The Indian government has issued an order exempting specific types of genome-edited crops from the stringent regulations applied to genetically-modified (GM) crops, Business Standard reported.

Issued by the Ministry of Environment and Forest, the order exempts SDN1 and SDN2 genome-edited plants from Rules 7-11 of the Environment Protection Act (EPA) governing the manufacture, use, import, export and storage of hazardous micro-organisms or genetically-engineered organisms or cells, according to the 30 March report.

The move was expected to give a boost to further research and development into genome-edited crops, the report said.

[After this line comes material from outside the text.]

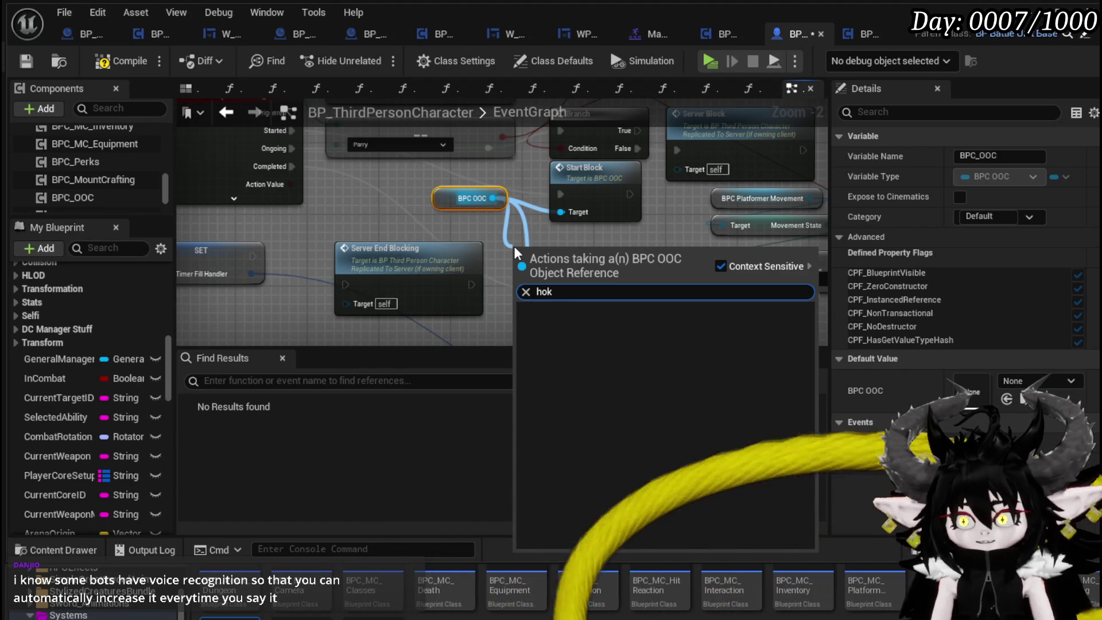
type("ld")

“The notification would pave a path for the government to approve and set out the guidelines on genome-edited plants pending since early 2020,” South Asia Biotechnology Centre (SABC) founder director Bhagirath Choudhary said.

Although genome editing was discovered in 2012, Indian regulators took almost a decade to realise its potential for developing crops resistant to biotic and abiotic stresses and with nutritional superiority, according to the report.

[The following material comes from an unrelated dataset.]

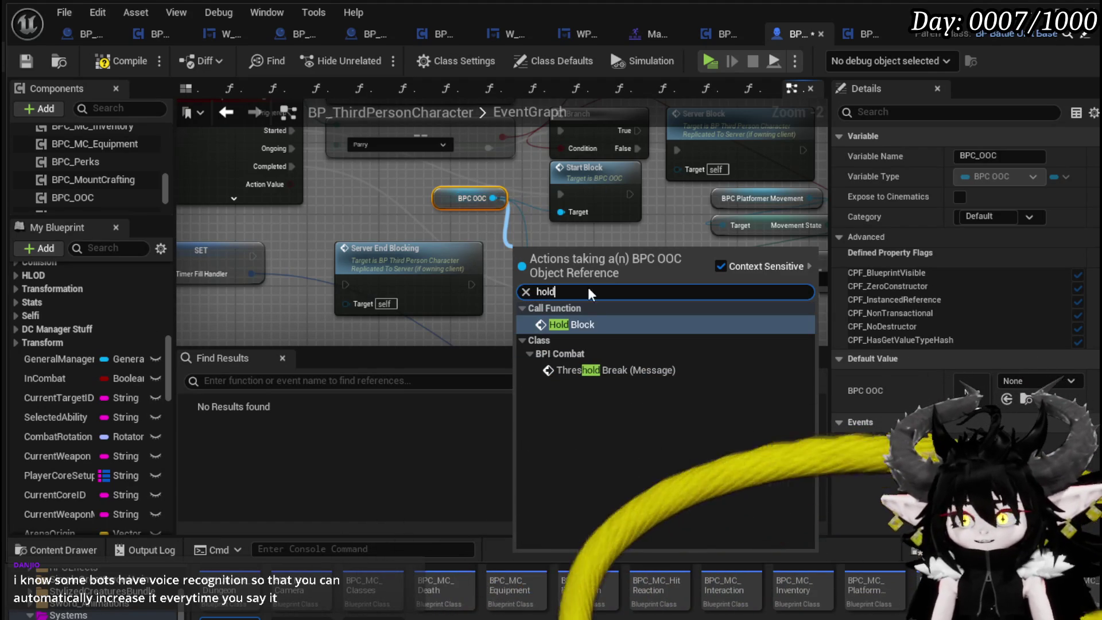
left_click(582, 325)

“The current notification exempting some categories of genome-edited plants from cumbersome regulations will incentivise breeders and researchers to harness the power of genome editing for the welfare of the farming community,” Choudhury added.

Gene editing allows genetic material to be added, removed or altered in a particular location in a living organism's existing DNA, compared with the introduction of a new, foreign gene (genetic modification).